The Reckoning on Digital Privacy and Data Is Here

By Jonathan Lacoste | 4.29.18

For much of the population, the Cambridge Analytica leak was, if not a first introduction to the challenges around digital privacy and data, then perhaps an abrupt reminder. But for many of us in the marketing and technology space, the story felt like more of the same than something brand new.


Marketers’ best intentions of delivering relevant, right-place, right-time advertising have led to eroding consumer confidence.


Recent news that Facebook is removing ad targeting from third-party data vendors should not come as a shock, but instead should be welcomed with a round of applause. It’s the sign of a reckoning — one that’s necessary to regain consumer trust in a new era of digital privacy and data use.

It’s (almost always) all about the data

Historically, data vendors have most often aggregated unrelated sources to compile third-party data sets. To do this, they pull in readily available information like home addresses, voter registrations, birth dates, and credit scores, and combine that with data inferred from cookies, such as online browsing, click trails, and searches.


But that data doesn’t always tell a complete — or accurate — story. A Deloitte consumer survey underscores this: The majority of respondents say the third-party data tied to their profile was consistently less than 50 percent correct. Another recent study revealed that more Americans are concerned about data privacy than their income. It should come as no surprise, then that 66 percent of Americans want companies to be more transparent about how their data is used.


Because third-party data comes from an entity without a direct relationship with consumers, it’s the single biggest offender. And the potential implications for marketers are only going to mount.

Cambridge Analytica and GDPR are one and the same

On May 25, Europe will enact the General Data Protection Regulations (GDPR) Act, which will have big implications for how brands, even here in the United States, can market to consumers.


New “data rights,” such as the right to be forgotten and the right to give consent before an organization can use an E.U. citizen’s data, will bring forward new challenges to how companies sell and advertise their products.


How did we get to the point of legislation?

As marketers, we need to take a hard look in the mirror. In the name of better personalizing experiences for our customers, we’ve gobbled up trillions of data points, sometimes with very little regard for their accuracy, relevance, or how they were collected.

The personalization versus privacy paradox

The demand for all that consumer data didn’t simply magically materialize. To be fair, we’ve only been following our customers’ lead.


According to a major analyst firm’s research, more than 75% of consumers expect personalization on digital channels from brands. The rush to personalization was to meet a market need.


But for every perfectly placed “right time, right product” marketing message, as consumers ourselves we can recall many more messages for products we were never interested in, or had already purchased — maybe even for a friend or relative. That’s why 60 percent of those same consumers now express privacy concerns over how their mobile and online behavior is tracked.


So, what went wrong? Many brands never asked for the consumer’s consent to their data; they just bought it. And when that data was activated in a marketing campaign, it led to some pretty impersonal personalization.


A way forward: Declared Data

The new approach to customer data must focus less on what data you can buy or how you can apply that to a marketing message, and instead on one seemingly basic question: “If you could have a conversation with any customer, what would you ask?” Because, believe it or not, when brands are providing value to them, customers actually want to share their motivations, interests, intentions, preferences, and more. This is declared data — a type of first-party data that has been willingly and explicitly shared by an individual consumer, often about those motivations, intentions, interests, and preferences.

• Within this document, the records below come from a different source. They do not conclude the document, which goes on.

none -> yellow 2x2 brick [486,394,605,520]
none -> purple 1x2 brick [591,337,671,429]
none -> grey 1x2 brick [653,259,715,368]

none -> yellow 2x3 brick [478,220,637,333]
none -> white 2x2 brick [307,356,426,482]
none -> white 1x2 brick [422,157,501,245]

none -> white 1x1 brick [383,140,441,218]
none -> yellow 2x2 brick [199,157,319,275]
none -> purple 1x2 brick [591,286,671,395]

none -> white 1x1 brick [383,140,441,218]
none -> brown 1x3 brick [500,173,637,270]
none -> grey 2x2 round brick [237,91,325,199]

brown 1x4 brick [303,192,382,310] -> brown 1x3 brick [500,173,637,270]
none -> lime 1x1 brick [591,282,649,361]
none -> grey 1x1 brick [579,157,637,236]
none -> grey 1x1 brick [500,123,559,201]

The output of those conversations (which we as marketers somewhat crudely call data) is the path that leads to true personalization — and is the detour from “creepy advertising” that consumers loathe. And because it is given explicitly, when that data is activated, it increases both conversion and brand affinity.


In a post–Cambridge Analytica and soon-to-be GDPR world, Declared Data is the way forward for marketers.


I challenge us all to...

  • Stop enabling these breaches of consumer trust by blindly buying data;

  • Bring data capture and activation out into the open; and,

  • Give consumers a voice in how their data is used.

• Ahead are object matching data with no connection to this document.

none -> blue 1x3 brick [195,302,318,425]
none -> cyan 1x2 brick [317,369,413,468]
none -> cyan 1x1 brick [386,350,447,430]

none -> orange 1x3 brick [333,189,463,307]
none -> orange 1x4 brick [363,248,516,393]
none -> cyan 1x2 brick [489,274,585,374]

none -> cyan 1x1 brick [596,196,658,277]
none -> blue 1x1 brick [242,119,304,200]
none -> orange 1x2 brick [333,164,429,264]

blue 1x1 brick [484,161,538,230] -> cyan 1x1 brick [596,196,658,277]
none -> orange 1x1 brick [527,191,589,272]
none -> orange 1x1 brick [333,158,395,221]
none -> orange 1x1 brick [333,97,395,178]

So, as marketers, it’s time to be mindful of how we collect and activate data. It’s time to do it through earning attention and gaining back consumer trust.


If we don't, #DeleteFacebook and movements like it will rightfully persist. If we do, we can earn consumers’ attention and trust once again. It’s on us to do better.

About the Author

Jonathan Lacoste is cofounder and president of Jebbit, an enterprise software company that focuses on mobile marketing and consumer data. He writes frequently about digital technologies, marketing trends, and startups. Jonathan has been named to Forbes's 30 under 30 list and in his spare time, runs marathons globally.